Speaker
Description
Many body quantum systems internally have exponentially huge Hilbert spaces and complex dynamics. Much research has been done to find ways to exploit this complexity for practical applications and information processing. Quantum reservoir computing has garnered attention as an approach to directly utilize the complexity of quantum dynamics as a computational resource[1,2]. It is considered for potential applications with Noise-Intermediate Scale Quantum (NISQ) devices. Several studies have reported that complex dynamics possess enough complexity to serve as effective reservoirs.
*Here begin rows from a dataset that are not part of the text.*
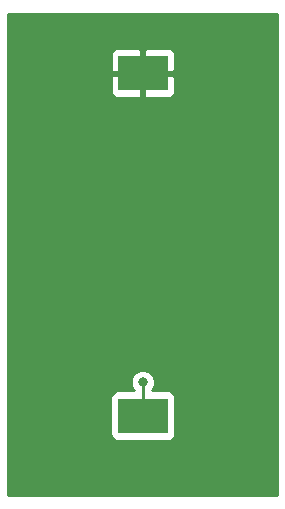
<source format=gbr>
G04 #@! TF.GenerationSoftware,KiCad,Pcbnew,(5.0.0)*
G04 #@! TF.CreationDate,2018-10-15T00:14:37+02:00*
G04 #@! TF.ProjectId,GettingToBlinky,47657474696E67546F426C696E6B792E,rev?*
G04 #@! TF.SameCoordinates,Original*
G04 #@! TF.FileFunction,Copper,L2,Bot,Signal*
G04 #@! TF.FilePolarity,Positive*
%FSLAX46Y46*%
G04 Gerber Fmt 4.6, Leading zero omitted, Abs format (unit mm)*
G04 Created by KiCad (PCBNEW (5.0.0)) date 10/15/18 00:14:37*
%MOMM*%
%LPD*%
G01*
G04 APERTURE LIST*
G04 #@! TA.AperFunction,SMDPad,CuDef*
%ADD10R,4.200000X3.000000*%
G04 #@! TD*
G04 #@! TA.AperFunction,ViaPad*
%ADD11C,0.800000*%
G04 #@! TD*
G04 #@! TA.AperFunction,Conductor*
%ADD12C,0.250000*%
G04 #@! TD*
G04 #@! TA.AperFunction,Conductor*
%ADD13C,0.254000*%
G04 #@! TD*
G04 APERTURE END LIST*
D10*
G04 #@! TO.P,BT1,1*
G04 #@! TO.N,/VDD*
X185900000Y-103050000D03*
G04 #@! TO.P,BT1,2*
G04 #@! TO.N,GND*
X185900000Y-132050000D03*
G04 #@! TD*
D11*
G04 #@! TO.N,/VDD*
X189150000Y-115350000D03*
X191500000Y-112250000D03*
X181150000Y-122650000D03*
G04 #@! TO.N,GND*
X185900000Y-129200000D03*
G04 #@! TD*
D12*
G04 #@! TO.N,/VDD*
X191500000Y-112250000D02*
X191600000Y-112150000D01*
G04 #@! TO.N,GND*
X185900000Y-132050000D02*
X185900000Y-129200000D01*
G04 #@! TD*
D13*
G04 #@! TO.N,/VDD*
G36*
X197290001Y-138790000D02*
X174510000Y-138790000D01*
X174510000Y-130550000D01*
X183152560Y-130550000D01*
X183152560Y-133550000D01*
X183201843Y-133797765D01*
X183342191Y-134007809D01*
X183552235Y-134148157D01*
X183800000Y-134197440D01*
X188000000Y-134197440D01*
X188247765Y-134148157D01*
X188457809Y-134007809D01*
X188598157Y-133797765D01*
X188647440Y-133550000D01*
X188647440Y-130550000D01*
X188598157Y-130302235D01*
X188457809Y-130092191D01*
X188247765Y-129951843D01*
X188000000Y-129902560D01*
X186661151Y-129902560D01*
X186777431Y-129786280D01*
X186935000Y-129405874D01*
X186935000Y-128994126D01*
X186777431Y-128613720D01*
X186486280Y-128322569D01*
X186105874Y-128165000D01*
X185694126Y-128165000D01*
X185313720Y-128322569D01*
X185022569Y-128613720D01*
X184865000Y-128994126D01*
X184865000Y-129405874D01*
X185022569Y-129786280D01*
X185138849Y-129902560D01*
X183800000Y-129902560D01*
X183552235Y-129951843D01*
X183342191Y-130092191D01*
X183201843Y-130302235D01*
X183152560Y-130550000D01*
X174510000Y-130550000D01*
X174510000Y-103335750D01*
X183165000Y-103335750D01*
X183165000Y-104676310D01*
X183261673Y-104909699D01*
X183440302Y-105088327D01*
X183673691Y-105185000D01*
X185614250Y-105185000D01*
X185773000Y-105026250D01*
X185773000Y-103177000D01*
X186027000Y-103177000D01*
X186027000Y-105026250D01*
X186185750Y-105185000D01*
X188126309Y-105185000D01*
X188359698Y-105088327D01*
X188538327Y-104909699D01*
X188635000Y-104676310D01*
X188635000Y-103335750D01*
X188476250Y-103177000D01*
X186027000Y-103177000D01*
X185773000Y-103177000D01*
X183323750Y-103177000D01*
X183165000Y-103335750D01*
X174510000Y-103335750D01*
X174510000Y-101423690D01*
X183165000Y-101423690D01*
X183165000Y-102764250D01*
X183323750Y-102923000D01*
X185773000Y-102923000D01*
X185773000Y-101073750D01*
X186027000Y-101073750D01*
X186027000Y-102923000D01*
X188476250Y-102923000D01*
X188635000Y-102764250D01*
X188635000Y-101423690D01*
X188538327Y-101190301D01*
X188359698Y-101011673D01*
X188126309Y-100915000D01*
X186185750Y-100915000D01*
X186027000Y-101073750D01*
X185773000Y-101073750D01*
X185614250Y-100915000D01*
X183673691Y-100915000D01*
X183440302Y-101011673D01*
X183261673Y-101190301D01*
X183165000Y-101423690D01*
X174510000Y-101423690D01*
X174510000Y-98010000D01*
X197290000Y-98010000D01*
X197290001Y-138790000D01*
X197290001Y-138790000D01*
G37*
X197290001Y-138790000D02*
X174510000Y-138790000D01*
X174510000Y-130550000D01*
X183152560Y-130550000D01*
X183152560Y-133550000D01*
X183201843Y-133797765D01*
X183342191Y-134007809D01*
X183552235Y-134148157D01*
X183800000Y-134197440D01*
X188000000Y-134197440D01*
X188247765Y-134148157D01*
X188457809Y-134007809D01*
X188598157Y-133797765D01*
X188647440Y-133550000D01*
X188647440Y-130550000D01*
X188598157Y-130302235D01*
X188457809Y-130092191D01*
X188247765Y-129951843D01*
X188000000Y-129902560D01*
X186661151Y-129902560D01*
X186777431Y-129786280D01*
X186935000Y-129405874D01*
X186935000Y-128994126D01*
X186777431Y-128613720D01*
X186486280Y-128322569D01*
X186105874Y-128165000D01*
X185694126Y-128165000D01*
X185313720Y-128322569D01*
X185022569Y-128613720D01*
X184865000Y-128994126D01*
X184865000Y-129405874D01*
X185022569Y-129786280D01*
X185138849Y-129902560D01*
X183800000Y-129902560D01*
X183552235Y-129951843D01*
X183342191Y-130092191D01*
X183201843Y-130302235D01*
X183152560Y-130550000D01*
X174510000Y-130550000D01*
X174510000Y-103335750D01*
X183165000Y-103335750D01*
X183165000Y-104676310D01*
X183261673Y-104909699D01*
X183440302Y-105088327D01*
X183673691Y-105185000D01*
X185614250Y-105185000D01*
X185773000Y-105026250D01*
X185773000Y-103177000D01*
X186027000Y-103177000D01*
X186027000Y-105026250D01*
X186185750Y-105185000D01*
X188126309Y-105185000D01*
X188359698Y-105088327D01*
X188538327Y-104909699D01*
X188635000Y-104676310D01*
X188635000Y-103335750D01*
X188476250Y-103177000D01*
X186027000Y-103177000D01*
X185773000Y-103177000D01*
X183323750Y-103177000D01*
X183165000Y-103335750D01*
X174510000Y-103335750D01*
X174510000Y-101423690D01*
X183165000Y-101423690D01*
X183165000Y-102764250D01*
X183323750Y-102923000D01*
X185773000Y-102923000D01*
X185773000Y-101073750D01*
X186027000Y-101073750D01*
X186027000Y-102923000D01*
X188476250Y-102923000D01*
X188635000Y-102764250D01*
X188635000Y-101423690D01*
X188538327Y-101190301D01*
X188359698Y-101011673D01*
X188126309Y-100915000D01*
X186185750Y-100915000D01*
X186027000Y-101073750D01*
X185773000Y-101073750D01*
X185614250Y-100915000D01*
X183673691Y-100915000D01*
X183440302Y-101011673D01*
X183261673Y-101190301D01*
X183165000Y-101423690D01*
X174510000Y-101423690D01*
X174510000Y-98010000D01*
X197290000Y-98010000D01*
X197290001Y-138790000D01*
G04 #@! TD*
M02*

</source>
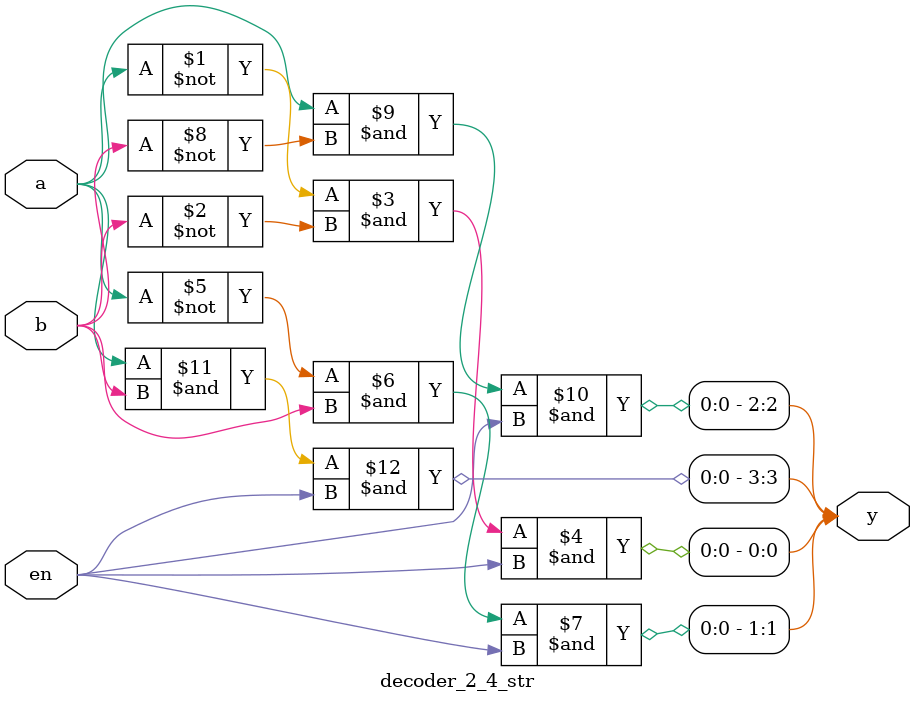
<source format=v>
module decoder_2_4_str(a,b,en,y);
input a,b,en;
output [3:0]y;
assign y[0] = (~a)&(~b)&(en);
assign y[1] = (~a)&(b)&(en);
assign y[2] = (a)&(~b)&(en);
assign y[3] = (a)&(b)&(en);
endmodule

</source>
On the contrary, can simple quantum systems be used as reservoirs? For example, can quantum systems, which classical computers can efficiently simulate, work well as reservoirs? This talk will discuss how simple a system can be used as a quantum reservoir and where it cannot be. Furthermore, we discuss the boundary between potent and poor reservoirs[3].
[1] Fujii, Keisuke, et al. "Harnessing disordered-ensemble quantum dynamics for machine learning." Phys. Rev. Applied 8 024030 (2017).
[2] A. Sakurai et al., “Quantum Extreme Reservoir Computation Utilizing Scale-Free Networks,” Phys. Rev. Applied 17, 064044 (2022).
[3] Sakurai, Akitada, et al. "Simple Hamiltonian dynamics is a powerful quantum processing resource." arXiv preprint arXiv:2405.14245 (2024).